Elle le regarda avec une expression qu’il lui avait rarement vue auparavant. Un air de calme avertissement.
— Et que tu me fais courir à moi aussi.
— Je ne suis pas l’esclave de Sajaki. Il fallait que je le lui rappelle, c’est tout. Il a beau être malin, j’aurai toujours une longueur d’avance sur lui.
— Mais c’est lui le chef, maintenant, tu n’as pas compris ça ? Il n’a peut-être pas la simu, mais il te tient, toi. Ce qui lui donne une longueur d’avance, selon mes critères.
Sylveste eut un sourire et chercha une réponse à la fois sincère et qui corresponde exactement à ce que Sajaki voulait entendre.
— Une longueur, mais moins qu’il ne pense.

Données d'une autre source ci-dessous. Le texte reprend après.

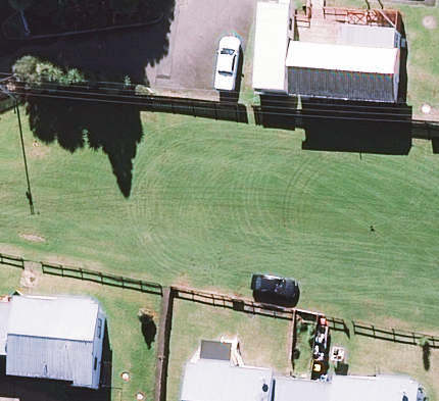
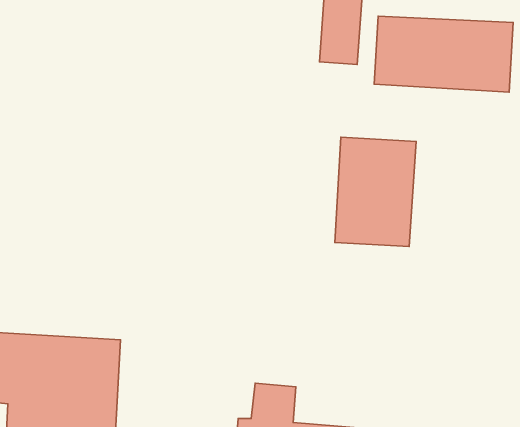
building: none -> [335,137,416,247]

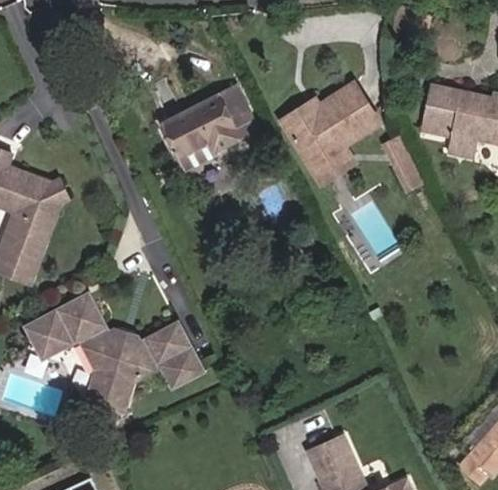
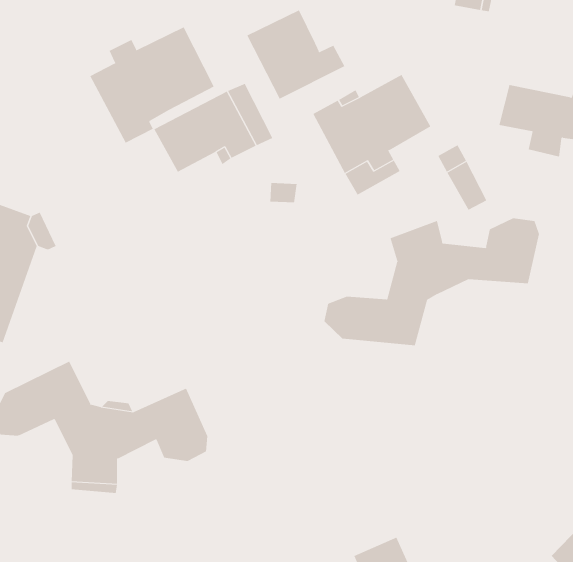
building: none -> [246,10,345,100]
building: none -> [89,26,214,144]
building: none -> [324,218,540,346]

Sajaki et l’autre femme revinrent moins d’une heure plus tard, accompagnés par un gigantesque chimérique : le triumvir Hegazi. Sylveste l’avait déjà vu lors de son précédent séjour à bord, mais c’est à peine s’il le reconnut. Hegazi avait toujours été un exemple extrême des représentants de son espèce – presque aussi totalement cybernétique que son capitaine –, mais, depuis la dernière fois, ce qu’il avait encore d’humain avait disparu sous des couches de machinerie. Il avait troqué certaines de ses prothèses contre d’autres, plus récentes, ou plus élégantes, et il était accompagné d’un nouvel environnement d’entoptiques, pour la plupart conçues afin de créer, en réaction aux mouvements de son corps, une cascade ininterrompue de membres fantômes de toutes les couleurs de l’arc-en-ciel qui l’entouraient pendant une ou deux secondes avant de s’estomper. Sajaki, lui, portait une tenue sans prétention, sans insignes de rang ni décorations d’aucune sorte, qui soulignait sa charpente squelettique. Mais Sylveste savait qu’il ne fallait pas le juger à son manque de masse corporelle et à son absence d’armes prosthétiques visibles. Les machines qui grouillaient manifestement sous sa peau lui conféraient une vitesse et une puissance surhumaines. Il était au moins aussi dangereux qu’Hegazi et beaucoup plus rapide.